The first attempt will certainly be to choose the largest possible
value of N which is 8, and 8 as the first digit, but I realise that
then the last number must be 4, but none of the remaining values
(3, 1 or 5) paired with 4 (34, 14, 54) could be divisible by 4
(since if a number is divisible by 4, the last two digits must also
be divisible by 4).
Therefore 8 must be stuck to the rear with the number being either
53184 or 53148.
It then becomes evident that the largest value the ten-thousands
digit could hold is 5.
If N=5, the same dilemma returns (3, 1, 5 could not be paired with
4).
The only solution to N then becomes 2, as then 2 could replace 4 as
the last digit and thus giving the number a greater thousands
place-value.
The template of the number becomes 54 _ _ 2
Either 12 or 32 is divisible by 4, but 54312 is obviously larger
than 54132, and thus the answer is 54312.
Harry from The Beacon School also sent us a
full and very clear explanation of his thinking:
As the number is a multiple of 12, it must be a multiple of 3
also. Therefore its digits must add to a multiple of 3.
1+3+4+5=13, so the extra digit must be 2, 5, or 8 to make the sum
into a multiple of 3.
The number must also be a multiple of 4 (because it is a multiple
of 12). For a number to be a multiple of 4, the number formed by
its last two digits must be a multiple of 4.
If the extra digit is 5, then no multiples of 4 can be
formed.
The explanation is as follows:
For the number to be a multiple of 4, it must be even, and the only
even number in the selection of 1, 3, 4, 5, 5 is 4, therefore the
number must end with 4.
None of 14, 34 and 54 are multiples of 4. Therefore, if the extra
digit is 5, the number cannot be a multiple of 4 and consequently
cannot be a multiple of 12.
If the extra digit is 8, the only possible places for it are in
the tens and the units.
This is because the only possible last 2 digits (for the number to
be a multiple of 4) are 48 or 84.
Choosing 84 gives a maximum of 53184 for the solution to the
original problem (if the extra digit is 8).

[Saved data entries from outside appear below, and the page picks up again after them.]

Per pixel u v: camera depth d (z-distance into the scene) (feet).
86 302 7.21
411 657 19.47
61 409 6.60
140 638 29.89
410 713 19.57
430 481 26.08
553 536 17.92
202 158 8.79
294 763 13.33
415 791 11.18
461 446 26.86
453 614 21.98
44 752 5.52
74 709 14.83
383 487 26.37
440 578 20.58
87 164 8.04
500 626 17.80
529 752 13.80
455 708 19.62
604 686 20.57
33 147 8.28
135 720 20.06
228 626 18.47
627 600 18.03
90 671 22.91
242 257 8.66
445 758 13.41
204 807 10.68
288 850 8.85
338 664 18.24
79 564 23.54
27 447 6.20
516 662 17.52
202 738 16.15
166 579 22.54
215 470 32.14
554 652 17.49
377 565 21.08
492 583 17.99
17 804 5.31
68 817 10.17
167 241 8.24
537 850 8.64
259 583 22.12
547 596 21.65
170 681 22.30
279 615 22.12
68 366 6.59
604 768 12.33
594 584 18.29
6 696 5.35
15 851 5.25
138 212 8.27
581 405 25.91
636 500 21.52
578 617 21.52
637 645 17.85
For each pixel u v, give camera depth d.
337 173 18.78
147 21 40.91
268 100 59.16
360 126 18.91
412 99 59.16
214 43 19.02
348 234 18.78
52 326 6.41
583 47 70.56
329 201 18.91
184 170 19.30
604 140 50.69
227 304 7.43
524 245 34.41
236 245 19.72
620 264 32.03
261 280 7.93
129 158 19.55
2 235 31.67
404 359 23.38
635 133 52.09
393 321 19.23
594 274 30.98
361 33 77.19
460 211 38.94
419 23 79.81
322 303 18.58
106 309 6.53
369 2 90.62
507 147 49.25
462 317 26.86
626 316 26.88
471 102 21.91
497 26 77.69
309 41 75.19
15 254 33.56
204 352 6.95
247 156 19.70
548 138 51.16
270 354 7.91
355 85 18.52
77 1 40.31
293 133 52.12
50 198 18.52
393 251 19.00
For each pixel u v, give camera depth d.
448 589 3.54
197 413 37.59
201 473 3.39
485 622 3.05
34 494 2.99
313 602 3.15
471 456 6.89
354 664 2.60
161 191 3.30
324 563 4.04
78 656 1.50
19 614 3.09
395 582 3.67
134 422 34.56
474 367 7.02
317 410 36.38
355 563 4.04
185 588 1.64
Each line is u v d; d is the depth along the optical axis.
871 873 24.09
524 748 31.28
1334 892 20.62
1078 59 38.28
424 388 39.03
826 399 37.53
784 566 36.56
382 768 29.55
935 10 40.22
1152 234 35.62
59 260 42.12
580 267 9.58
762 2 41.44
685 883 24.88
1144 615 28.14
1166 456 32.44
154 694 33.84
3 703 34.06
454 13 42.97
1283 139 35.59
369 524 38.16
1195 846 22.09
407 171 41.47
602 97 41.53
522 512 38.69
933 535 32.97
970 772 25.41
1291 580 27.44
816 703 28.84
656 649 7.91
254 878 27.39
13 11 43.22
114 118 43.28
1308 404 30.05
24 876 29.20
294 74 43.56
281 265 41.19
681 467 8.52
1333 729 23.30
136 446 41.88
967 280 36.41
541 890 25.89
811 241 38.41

The only other possibility is if the extra digit is 2.
Now the last two digits can be 12, 24, 32, or 52.
Choosing 12 is best because this leaves 5, 4 and 3 for the larger
places.
The maximum using an extra digit of 2 is therefore 54312, which is
larger than the 53184 produced by using 8.
Therefore the solution is 54312.
This is verified as a multiple of 12 because it is both a multiple
of 4 and a multiple of 3.
Well done to you all.